O que deve governar um editor na hora de definir a capa

Atualizado em 15 de abril de 2011 às 16:14
Esses quatro garotos mereciam estar na capa da tradicional Life, no começo dos anos 60?

Abaixo, mais um capítulo do livro “Minha Tribo: o Jornalismo e os Jornalistas”:

Nada é tão importante, numa revista, do que a escolha da capa. Como tantas coisas, parece fácil, mas é extremamente complicado.

A capa traduz o espírito da revista. Mostra como a revista quer ser vista pelos seus leitores. Uma boa capa é capaz de amenizar os problemas trazidos porum conteúdo não muito inspirado. Uma má capa atrapalha o melhor conteúdo. A experiência me mostrou que é preferível uma capa boa acompanhada de um conteúdo mediano a uma capa ruim acompanhada de excelentes textos.

A regra de ouro é buscar o frescor. As pessoas, as idéias, as tendências que estão emergindo. Que estão fazendo diferença. Que estão gerando conversas.

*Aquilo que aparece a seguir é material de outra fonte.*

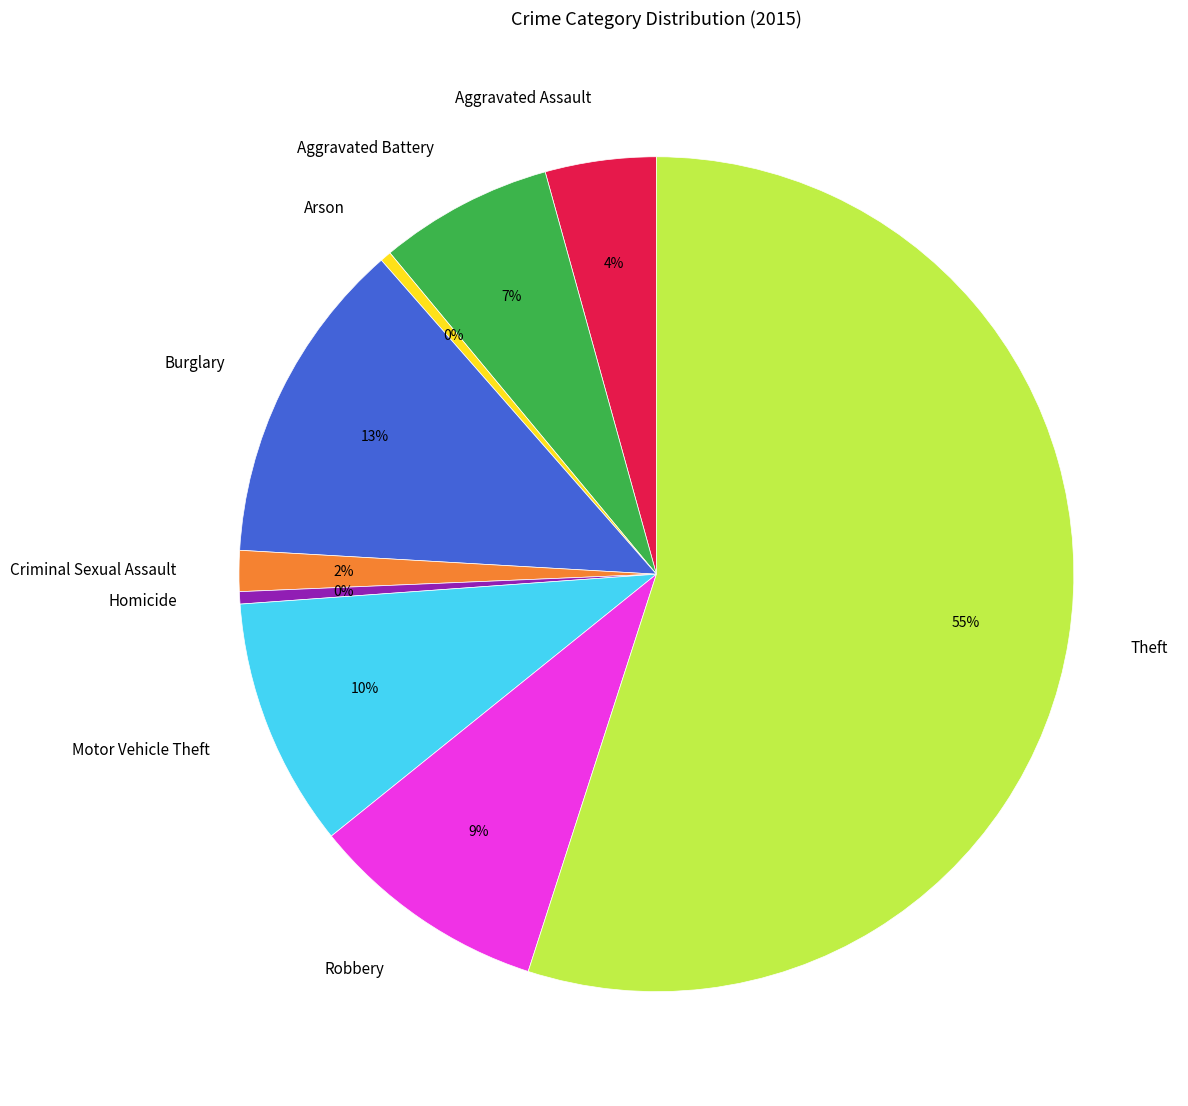

To the nearest percent, what is the average slice percentage?

11%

Pense o seguinte. Qual foi o primeiro editor que enxergou no começo dos anos 60 que os Beatles valiam uma capa e os pôs nela? Ele fez história. Viu antes que os outros. O grande editor faz isso: vê antes que os outros. Logo depois ficaria claro que os Beatles deviam estar na capa das revistas. Mas alguém percebeu isso na frente dos outros.

A maior parte dos editores espera que uma tendência se consolide para não correr riscos. Entre os jornalistas americanos a revista Time era vista como extremamente lenta e cautelosa. A Time deu um escritor na capa? Então ele já deve estar na descendente. Era assim que a Time era tida, merecida ou imerecidamente.

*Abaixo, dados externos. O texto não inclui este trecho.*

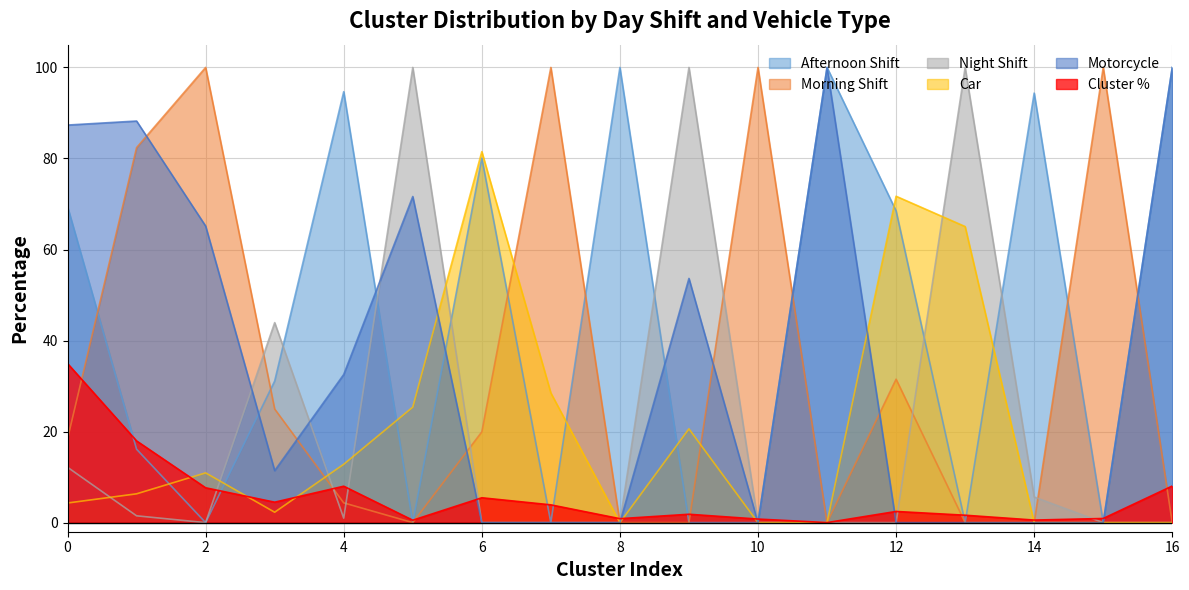

At 14, list the series in order from smallest to largest.

Day_shift_Morning, Vehicle_Car, Vehicle_Motorcycle, Cluster_pct, Day_shift_Night, Day_shift_Afternoon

O grande editor adora correr riscos. Sabe que, sem eles, seu trabalho será monocórdio e burocrático. Por isso ele se cerca de pessoas que ele tem que segurar e não empurrar.

Os leitores, a rigor, não precisam de uma revista para ver nela o que já está estebelecido – seja um político, um artista, um empresário ou o que for. Não há razão para eu ler, em suas páginas culturais, por exemplo, que Tolstoi, Proust ou Montaigne devem ser lidos. Mas há algum escritor interessante que esteja surgindo sem que eu saiba? Ótimo. Valeu minha assinatura.

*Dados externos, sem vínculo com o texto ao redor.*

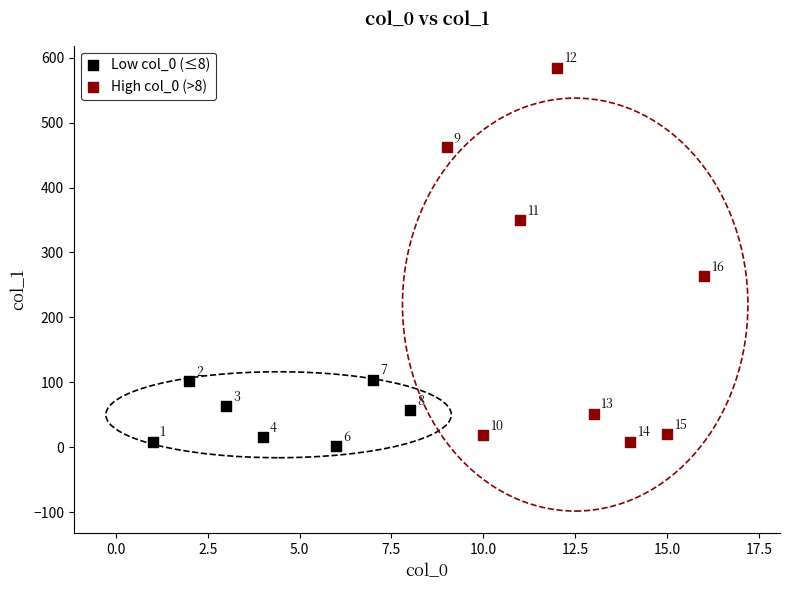

Which series has the largest Y range (max minus min)?

High col_0 (>8)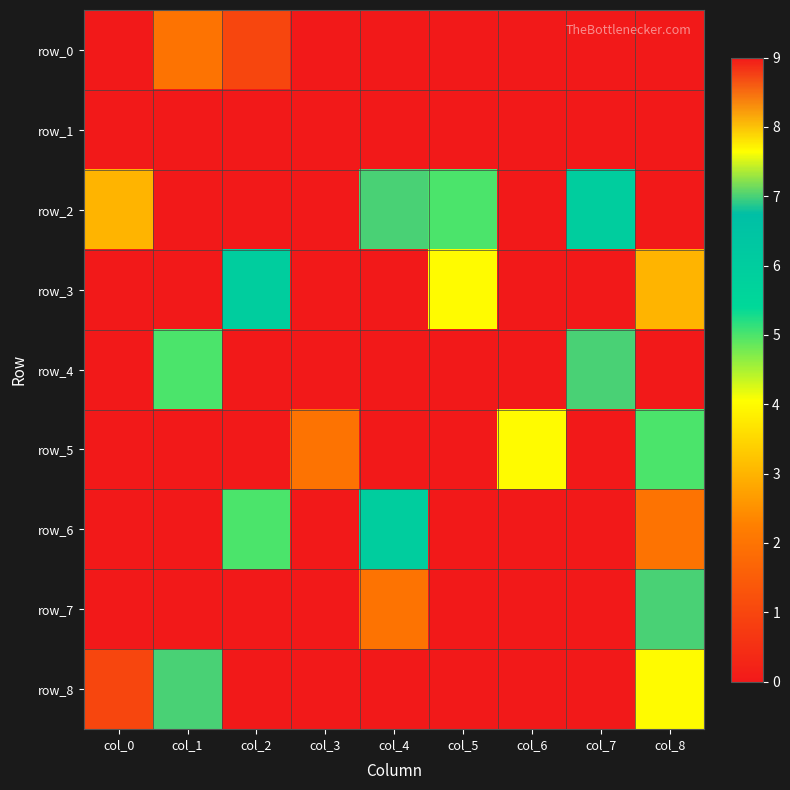

What is the highest value of the row_4 series?

9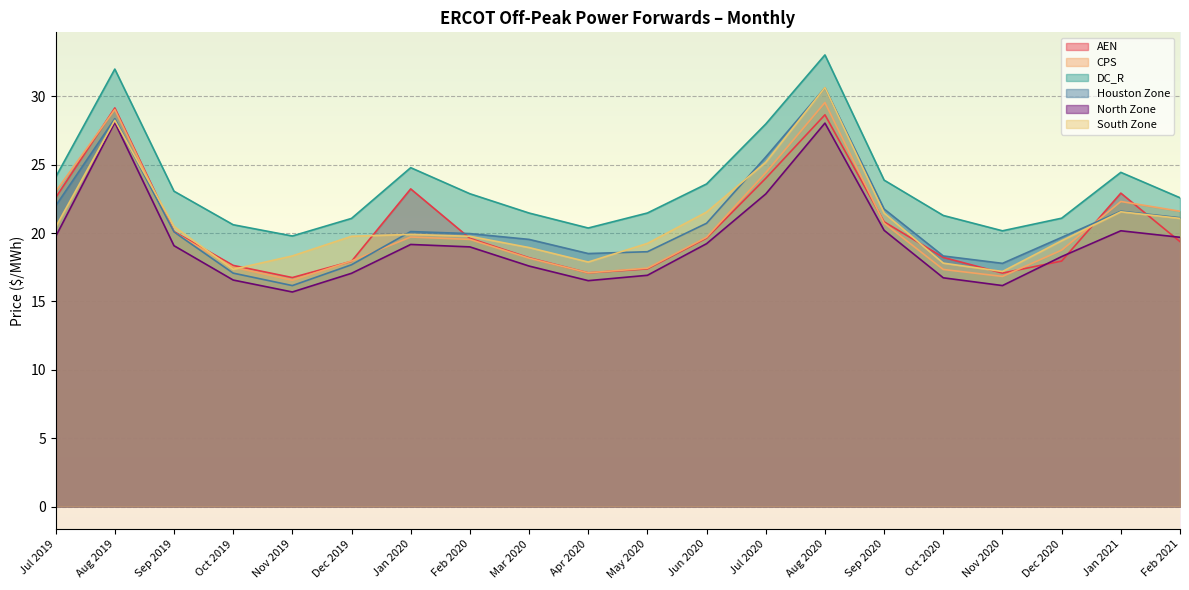

At which label does South Zone reach its minimum?

Nov 2020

Não significa que os jornalistas devam louvar o novo porque é novo. Um olhar crítico e questionador é sempre vital. Para voltar aos Beatles, na primeira vez que eles foram capa era perfeitamente aceitável que a pergunta central fosse esta: estes caras vão durar? (Nem eles sabiam disso. Numa entrevista em sua primeira turnê nos Estados Unidos, um jornalista fez essa pergunta. Um dos beatles pensou um pouco e disse que imaginava que eles fossem durar um par de anos, se tanto.)

Um editor está perpetuamente em busca do que é fresco.

Ele tem que ter visão – e coragem. Ousadias podem ser questionadas e provocar desgastes. Minha experiência mostrou que as pessoas que mandam nas empresas tendem a não se manifestar quando uma revista segue o caminho seguro, ainda que repetitivo. Mas quando aparece uma novidade o editor quase sempre é instado a se explicar. Acaba sendo mais cômodo seguir a trilha fácil.

O problema é que o leitor logo não vai achar mais necessário ler a revista.

Todas as histórias de sucesso, em revistas, têm em comum a coragem visionária de um editor que soube escolher a capa – a pessoa ou a idéia ou a tendência certa na hora certa.

Todas as histórias de declínio têm também a perda desse poder de ver antes.

Reuniões de editores tendem a ser mortalmente enfadonhas. Me lembro de pessoas que diziam que mentalmente faziam as compras de supermercados enquanto as reuniões transcorriam. Mas elas poderiam ser úteis se regularmente o editor perguntasse a seus comandados: estamos oferecendo a nossos leitores o que há de mais relevante no incrível mercado das coisas novas? Se não, temos um enorme problema. Se vocês acham que sim, então me provem.